この日記、ラストはまさかの「読んで欲しい読者」を指定しているんですねー。
他にはなかなか見られないですよね。珍しい。

長子ちゃんの希望する条件は以下の3つ。

この日記を読んでほしい人の条件3つ

  1. 堀河帝を本当に慕っている人

  2. 長子ちゃんのことを理解し、共感してくれる人

  3. 同じ気持ちで読んでくれる友人がいて、この日記を推薦してくれる人

さて、みなさま、3つすべて当てはまりましたでしょうか?

病弱で大臣と乳母になめられてるけど、おちゃめでかわいい堀河帝のこと、好きになれましたか?

自分の意見をあまり言わずに流されちゃうけど、本当に堀河帝のことを慕っていた長子ちゃんを理解して共感出来ましたでしょうか?
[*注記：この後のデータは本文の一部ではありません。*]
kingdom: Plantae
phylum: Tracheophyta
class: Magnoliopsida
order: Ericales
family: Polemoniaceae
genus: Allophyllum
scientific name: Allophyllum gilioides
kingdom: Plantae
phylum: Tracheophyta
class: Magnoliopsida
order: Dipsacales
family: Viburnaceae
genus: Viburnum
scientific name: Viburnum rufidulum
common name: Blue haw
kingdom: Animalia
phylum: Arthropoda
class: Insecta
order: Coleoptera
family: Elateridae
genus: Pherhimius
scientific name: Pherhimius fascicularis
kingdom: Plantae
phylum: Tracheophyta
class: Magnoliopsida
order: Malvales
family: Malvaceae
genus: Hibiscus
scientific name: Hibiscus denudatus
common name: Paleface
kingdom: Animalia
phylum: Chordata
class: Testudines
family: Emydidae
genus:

あなたと同じような気持ちで読んでくれる友人がいて、この日記をおすすめしたいと思われたでしょうか?

私は堀河帝いいなーと思い、長子ちゃんにも共感出来たのですが、お友達がね……その……全然いないので( ;꒳​;  )

ですので、ここでみなさまにオススメしましたわけです!

これで、一応、長子ちゃんの3つの条件はクリアしたかな?

『讃岐典侍日記』はそんなに長くないですし、とんでもない愛憎劇もないので、さらっと読みやすいと思いますので、みなさまもご興味ありましたら、原作もお読みくださいませー。